Przedstaw wiersze wszystkich poniższych rekordów jako listę numerowaną, bez pustych wierszy. Zdjęcia pomiń w odpowiedzi.

- Dane do zadania
-- -- --

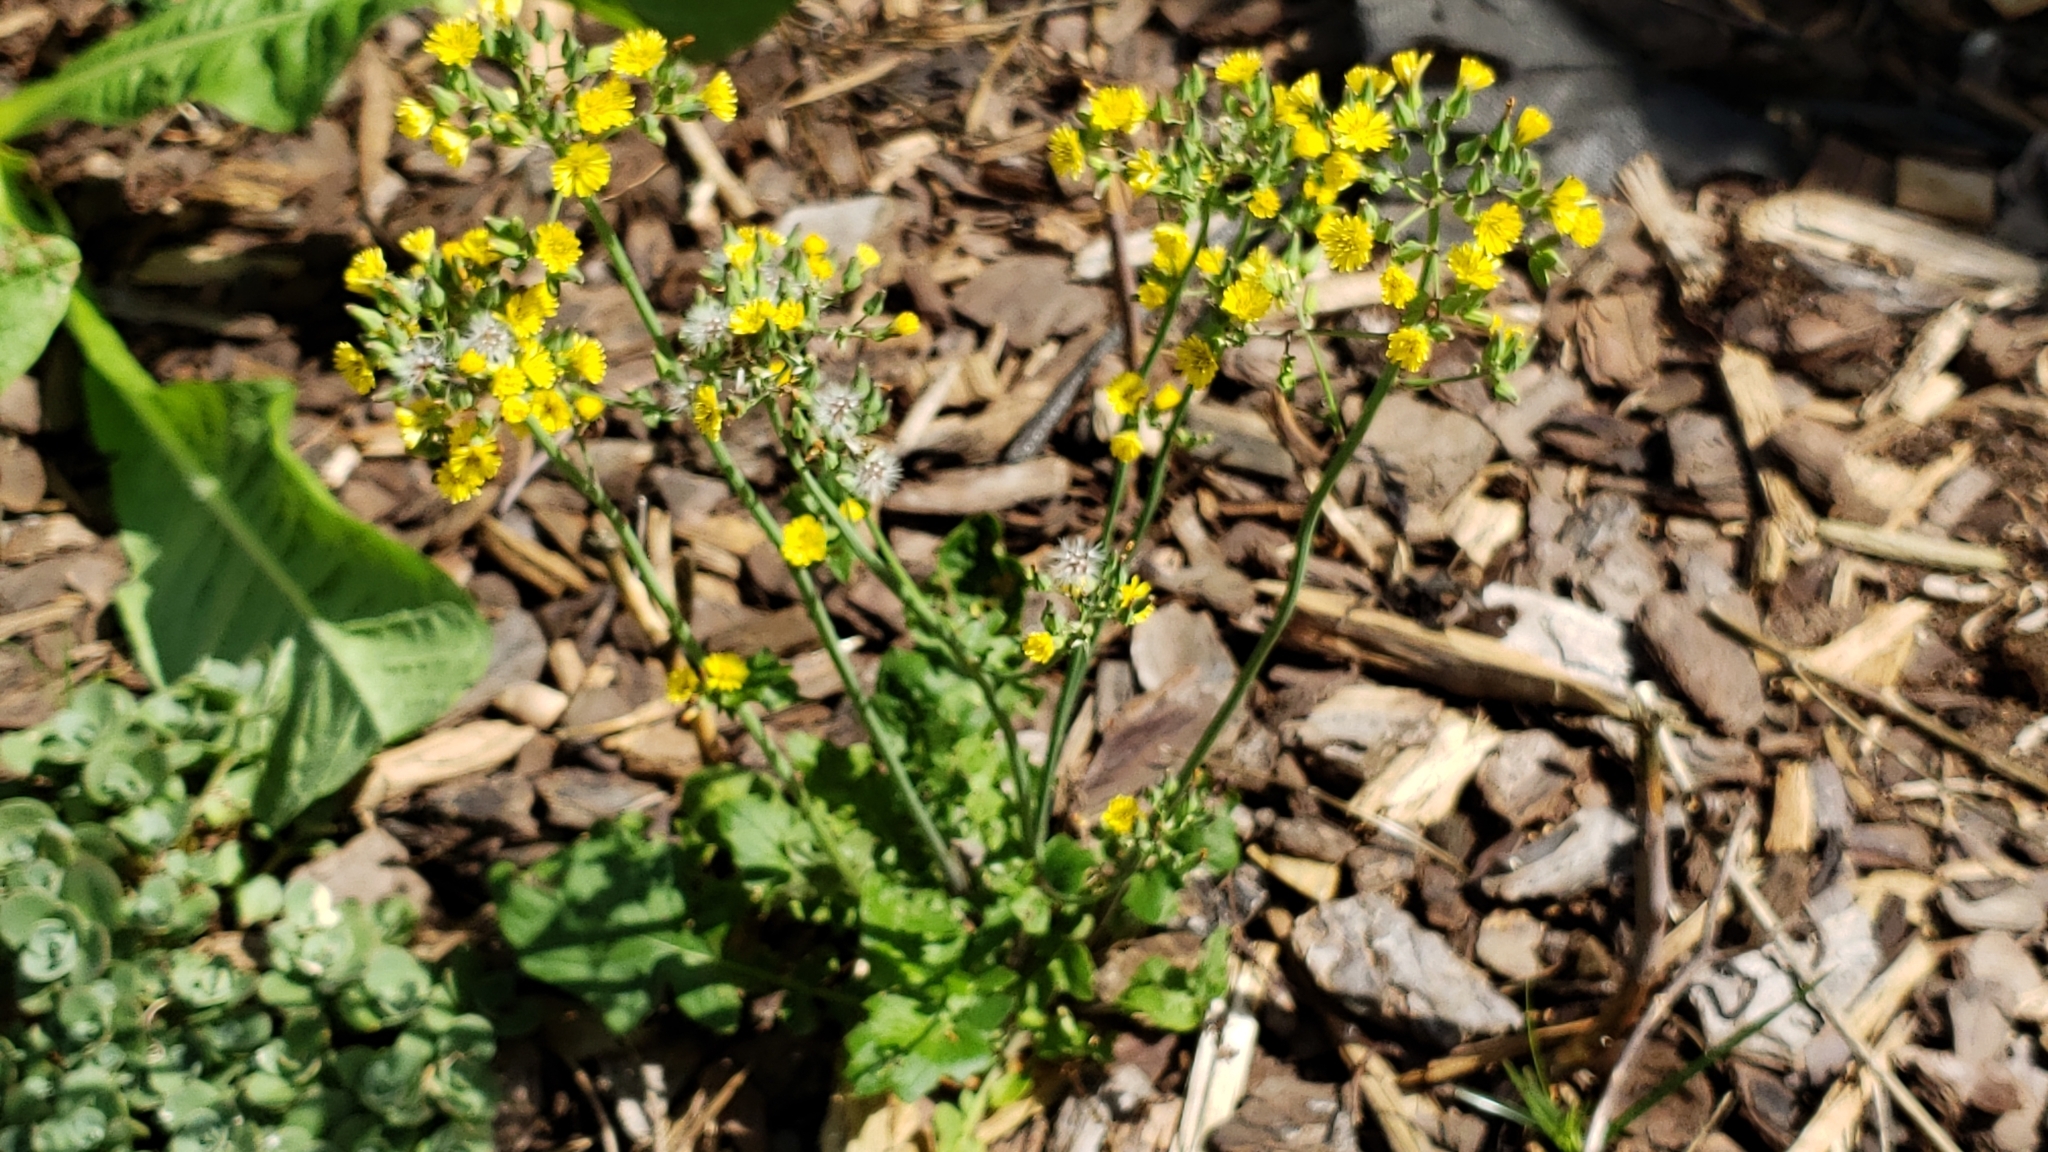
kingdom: Plantae
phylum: Tracheophyta
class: Magnoliopsida
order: Asterales
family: Asteraceae
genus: Youngia
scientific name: Youngia japonica
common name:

-- -- --

- Wynik zadania
1. kingdom: Plantae
2. phylum: Tracheophyta
3. class: Magnoliopsida
4. order: Asterales
5. family: Asteraceae
6. genus: Youngia
7. scientific name: Youngia japonica
8. common name:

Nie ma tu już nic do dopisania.